Weder war Abbado besonders langsam, noch war Harding überschnell. Aber bei Harding gab es kaum Es-Dur-Licht, keine zwischenzeitliche Erhabenheit im «Andante», kein genüssliches Auskosten des C-Dur-Jubels im Finale. Nein, da herrschte durch vier Sätze hindurch die gepeitschte Wucht. Harding offenbarte, wie Beethoven mit der Fünften die Guillotine über den Kopf des 18. Jahrhunderts hinuntersausen liess. Willkür? Viel eher ein famoses Experiment, wie es an einem Festival, das sich «Revolution» auf die Fahne geschrieben hat, möglich sein muss. So wird aus der Aneinanderreihung der Sinfoniekonzerte ein packendes Memory.

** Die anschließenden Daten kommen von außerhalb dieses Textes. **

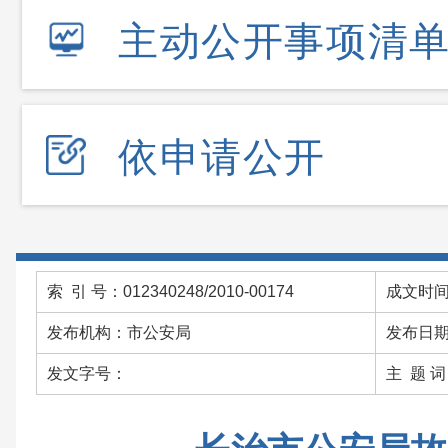
主动公开事项清
依申请公开
索 引 号：012340248/2010-00174
成文时间：
发布机构：市公安局
发布日期：
发文字号：
主 题 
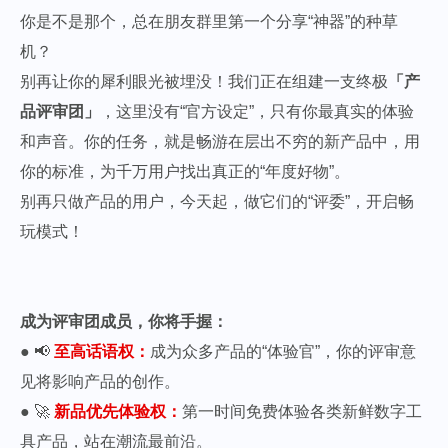
你是不是那个，总在朋友群里第一个分享“神器”的种草
机？
别再让你的犀利眼光被埋没！我们正在组建一支终极
「产
品评审团」
，这里没有“官方设定”，只有你最真实的体验
和声音。你的任务，就是畅游在层出不穷的新产品中，用
你的标准，为千万用户找出真正的“年度好物”。
别再只做产品的用户，今天起，做它们的“评委”，开启畅
玩模式！
成为评审团成员，你将手握：
● 📢
至高话语权：
成为众多产品的“体验官”，你的评审意
见将影响产品的创作。
● 🚀
新品优先体验权：
第一时间免费体验各类新鲜数字工
具产品，站在潮流最前沿。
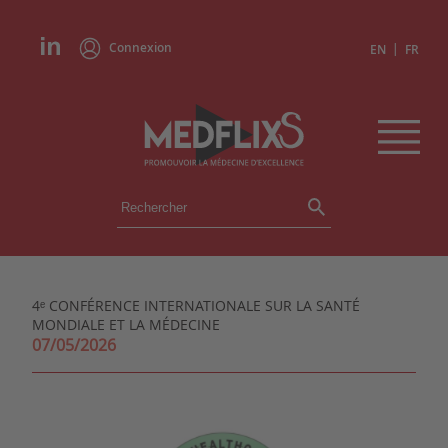
Connexion
|
EN
FR
ÉVÉNEMENTS
TOUS LES ÉVÉNEMENTS
AGENDA
4ᵉ CONFÉRENCE INTERNATIONALE SUR LA SANTÉ
INSTITUTIONS
MONDIALE ET LA MÉDECINE
ACADÉMIES
07/05/2026
EXPERTS
REVUES DE PRESSE
CONGRÈS EN RÉSUMÉ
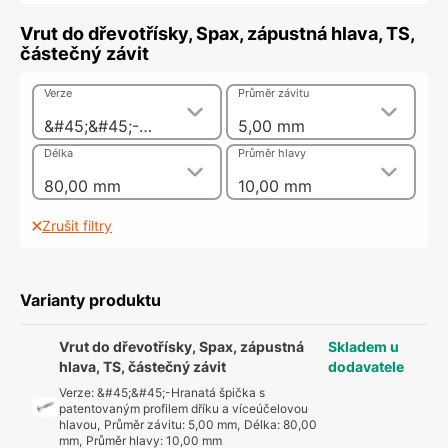
Vrut do dřevotřísky, Spax, zápustná hlava, TS,
částečný závit
Verze
Průměr závitu
&#45;&#45;-Hranatá špička s patentovaným profilem dříku a víceúčelovou hlavou
5,00 mm
Délka
Průměr hlavy
80,00 mm
10,00 mm
Zrušit filtry
Varianty produktu
Vrut do dřevotřísky, Spax, zápustná
Skladem u
hlava, TS, částečný závit
dodavatele
Verze
:
&#45;&#45;-Hranatá špička s
patentovaným profilem dříku a víceúčelovou
hlavou
,
Průměr závitu
:
5,00 mm
,
Délka
:
80,00
mm
,
Průměr hlavy
:
10,00 mm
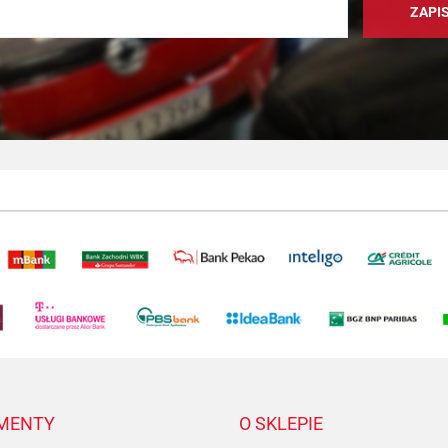
MENTY
O SKLEPIE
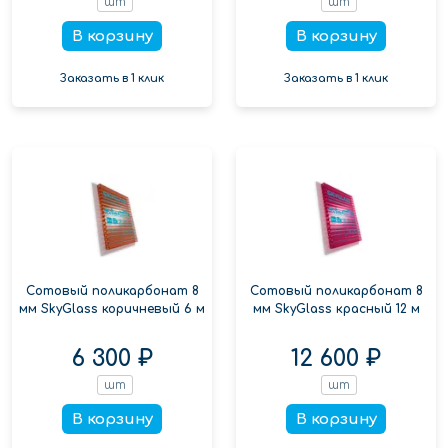
шт
шт
В корзину
В корзину
Заказать в 1 клик
Заказать в 1 клик
Сотовый поликарбонат 8
Сотовый поликарбонат 8
мм SkyGlass коричневый 6 м
мм SkyGlass красный 12 м
6 300 ₽
12 600 ₽
шт
шт
В корзину
В корзину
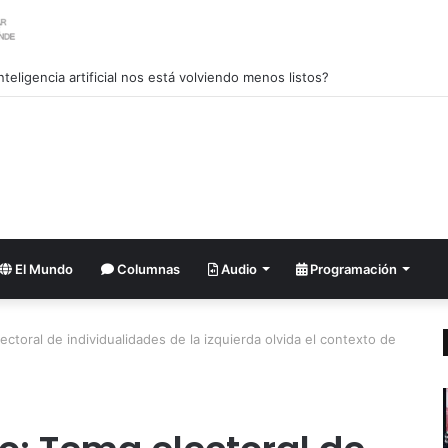
nlandia lanza una fuerte advertencia a empresa petrolera vinculada a T
El Mundo
Columnas
Audio
Programación
ctoral de individualidades de la izquierda olvida el contexto de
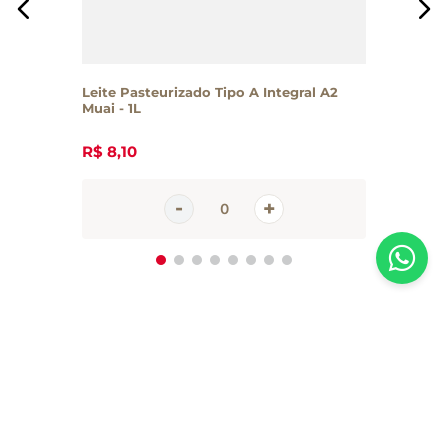
Leite Pasteurizado Tipo A Integral A2
Muai - 1L
R$
8
,
10
Inscreva-se em nossa newsletter
Receba todas as novidades e promoções da Casa Santa Luzia em
primeira mão direto no seu e-mail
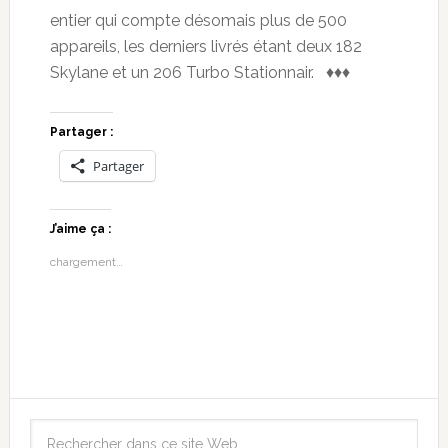
entier qui compte désomais plus de 500
appareils, les derniers livrés étant deux 182
Skylane et un 206 Turbo Stationnair. ♦♦♦
Partager :
Partager
J’aime ça :
chargement…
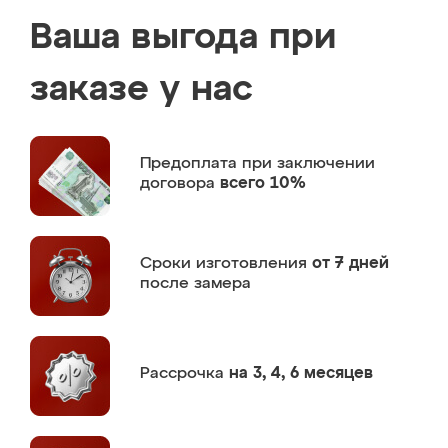
Ваша выгода при
заказе у нас
Предоплата
при заключении
договора
всего 10%
Сроки изготовления
от 7 дней
после замера
Рассрочка
на 3, 4, 6 месяцев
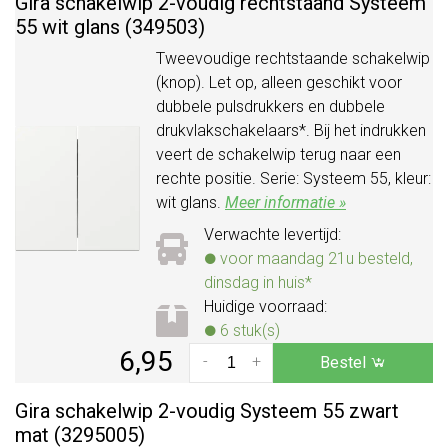
Gira schakelwip 2-voudig rechtstaand Systeem
55 wit glans (349503)
Tweevoudige rechtstaande schakelwip
(knop). Let op, alleen geschikt voor
dubbele pulsdrukkers en dubbele
drukvlakschakelaars*. Bij het indrukken
veert de schakelwip terug naar een
rechte positie. Serie: Systeem 55, kleur:
wit glans.
Meer informatie »
Verwachte levertijd:
voor maandag 21u besteld,
dinsdag in huis*
Huidige voorraad:
6 stuk(s)
6,95
-
+
Bestel
Gira schakelwip 2-voudig Systeem 55 zwart
mat (3295005)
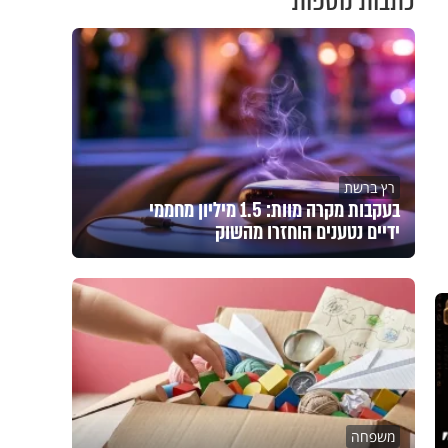
כתבות נוספות
רץ ברשת
בעקבות מקרה מוות: 1.5 מיליון מחממי
ידיים נטענים הוחזרו מהשוק
משפחה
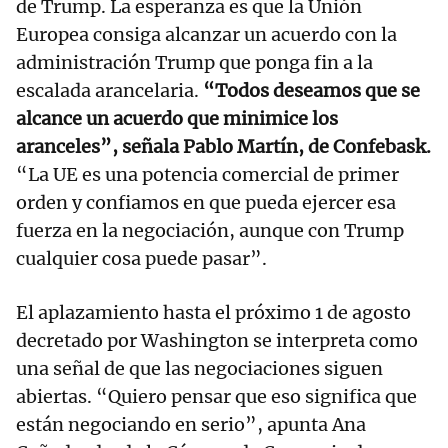
de Trump. La esperanza es que la Unión
Europea consiga alcanzar un acuerdo con la
administración Trump que ponga fin a la
escalada arancelaria.
“Todos deseamos que se
alcance un acuerdo que minimice los
aranceles”, señala Pablo Martín, de Confebask.
“La UE es una potencia comercial de primer
orden y confiamos en que pueda ejercer esa
fuerza en la negociación, aunque con Trump
cualquier cosa puede pasar”.
El aplazamiento hasta el próximo 1 de agosto
decretado por Washington se interpreta como
una señal de que las negociaciones siguen
abiertas. “Quiero pensar que eso significa que
están negociando en serio”, apunta Ana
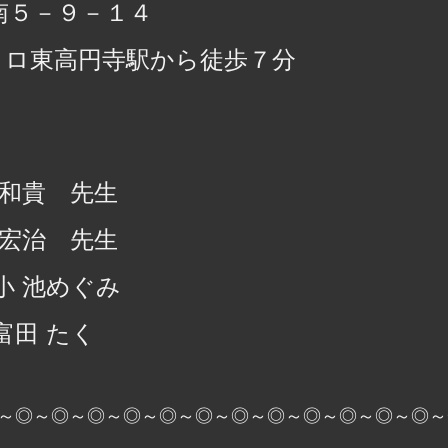
南５－９－１４
トロ東高円寺駅から徒歩７分
 和貴 先生
 宏治 先生
小 池めぐみ
富田 たく
～◎～◎～◎～◎～◎～◎～◎～◎～◎～◎～◎～◎～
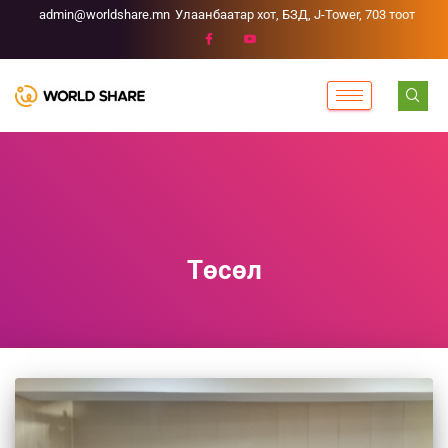
admin@worldshare.mn
Улаанбаатар хот, БЗД, J-Tower, 703 тоот
Төсөл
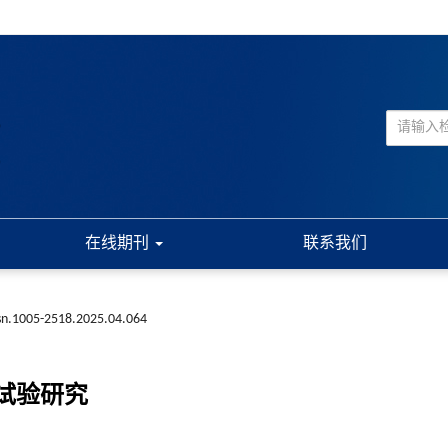
在线期刊
联系我们
ssn.1005-2518.2025.04.064
试验研究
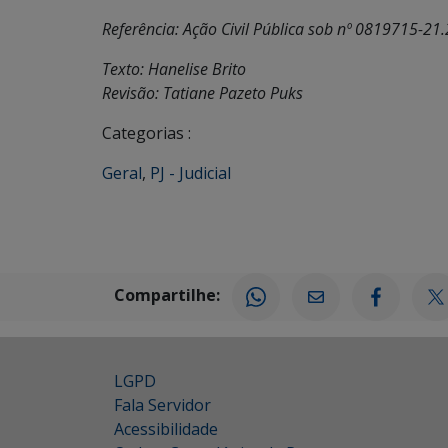
Referência:
Ação Civil Pública sob nº 0819715-21
Texto: Hanelise Brito
Revisão: Tatiane Pazeto Puks
Categorias :
Geral
,
PJ - Judicial
Compartilhe:
LGPD
Fala Servidor
Acessibilidade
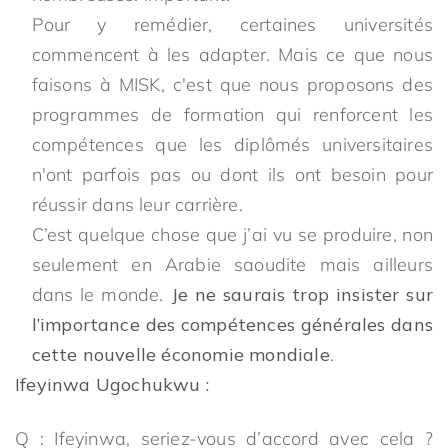
Pour y remédier, certaines universités
commencent à les adapter. Mais ce que nous
faisons à MISK, c'est que nous proposons des
programmes de formation qui renforcent les
compétences que les diplômés universitaires
n'ont parfois pas ou dont ils ont besoin pour
réussir dans leur carrière.
C’est quelque chose que j’ai vu se produire, non
seulement en Arabie saoudite mais ailleurs
dans le monde.
Je ne saurais trop insister sur
l’importance des compétences générales dans
cette nouvelle économie mondiale
.
Ifeyinwa Ugochukwu :
Q : Ifeyinwa, seriez-vous d’accord avec cela ?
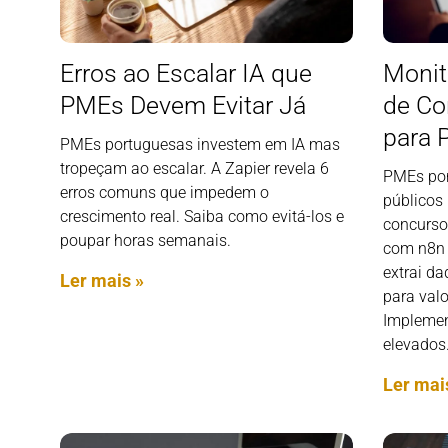
Erros ao Escalar IA que
Monit
PMEs Devem Evitar Já
de Co
para
PMEs portuguesas investem em IA mas
tropeçam ao escalar. A Zapier revela 6
PMEs por
erros comuns que impedem o
públicos
crescimento real. Saiba como evitá-los e
concurso
poupar horas semanais.
com n8n m
extrai da
Ler mais »
para valo
Implemen
elevados
Ler mai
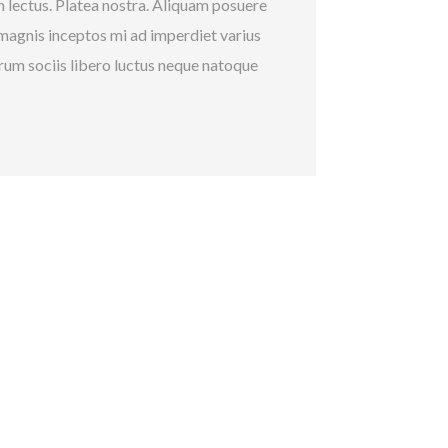
h lectus. Platea nostra. Aliquam posuere
r magnis inceptos mi ad imperdiet varius
um sociis libero luctus neque natoque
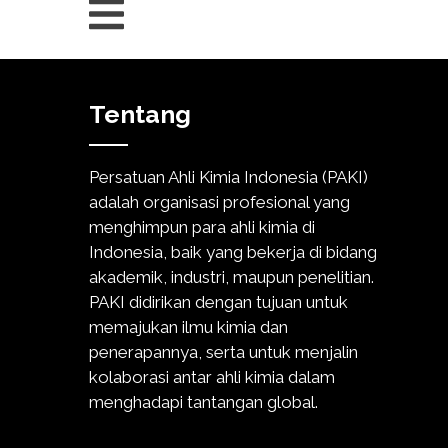
Tentang
Persatuan Ahli Kimia Indonesia (PAKI)
adalah organisasi profesional yang
menghimpun para ahli kimia di
Indonesia, baik yang bekerja di bidang
akademik, industri, maupun penelitian.
PAKI didirikan dengan tujuan untuk
memajukan ilmu kimia dan
penerapannya, serta untuk menjalin
kolaborasi antar ahli kimia dalam
menghadapi tantangan global.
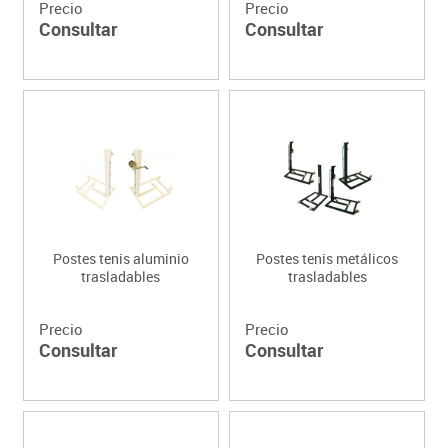
Precio
Precio
Consultar
Consultar
Postes tenis aluminio
Postes tenis metálicos
trasladables
trasladables
Precio
Precio
Consultar
Consultar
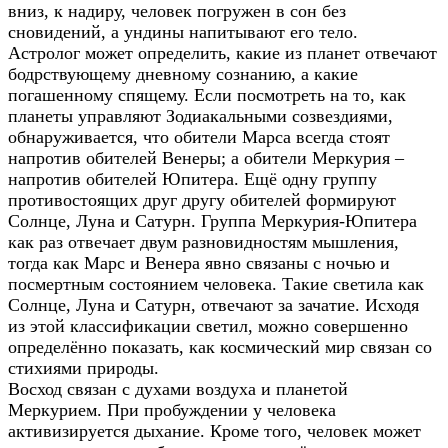
вниз, к надиру, человек погружен в сон без
сновидений, а ундины напитывают его тело.
Астролог может определить, какие из планет отвечают
бодрствующему дневному сознанию, а какие
погашенному спящему. Если посмотреть на то, как
планеты управляют Зодиакальными созвездиями,
обнаруживается, что обители Марса всегда стоят
напротив обителей Венеры; а обители Меркурия –
напротив обителей Юпитера. Ещё одну группу
противостоящих друг другу обителей формируют
Солнце, Луна и Сатурн. Группа Меркурия-Юпитера
как раз отвечает двум разновидностям мышления,
тогда как Марс и Венера явно связаны с ночью и
посмертным состоянием человека. Такие светила как
Солнце, Луна и Сатурн, отвечают за зачатие. Исходя
из этой классификации светил, можно совершенно
определённо показать, как космический мир связан со
стихиями природы.
Восход связан с духами воздуха и планетой
Меркурием. При пробуждении у человека
активизируется дыхание. Кроме того, человек может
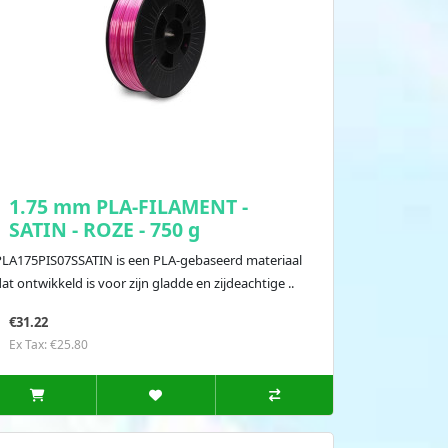
1.75 mm PLA-FILAMENT -
SATIN - ROZE - 750 g
PLA175PIS07SSATIN is een PLA-gebaseerd materiaal
at ontwikkeld is voor zijn gladde en zijdeachtige ..
€31.22
Ex Tax: €25.80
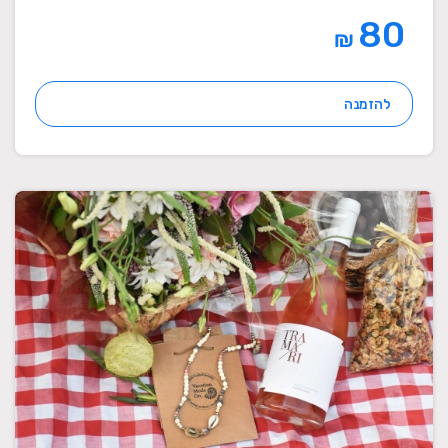
80
₪
להזמנה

Zwar schon am Dienstag gehört, aber immer noch wach im Ohr ist uns das Solorezital von Artiste Etoile Mitsuko Uchida. Die 64-Jährige zeigte in Werken von Bach, Schönberg und Schumann, welche Gefühlsenthusiastin sie geworden ist. Die lyrische Intensität war hinreissend, ihr Ausdrucksempfinden beeindruckend. Drei weitere Abende gehören zu ihrer bis 7. 9. dauernden Residenz: Sie wird sich als Liedbegleiterin, Kammermusikerin und mit grossem Sinfonieorchester zeigen. Wer da nicht dran bleibt, ist selber schuld.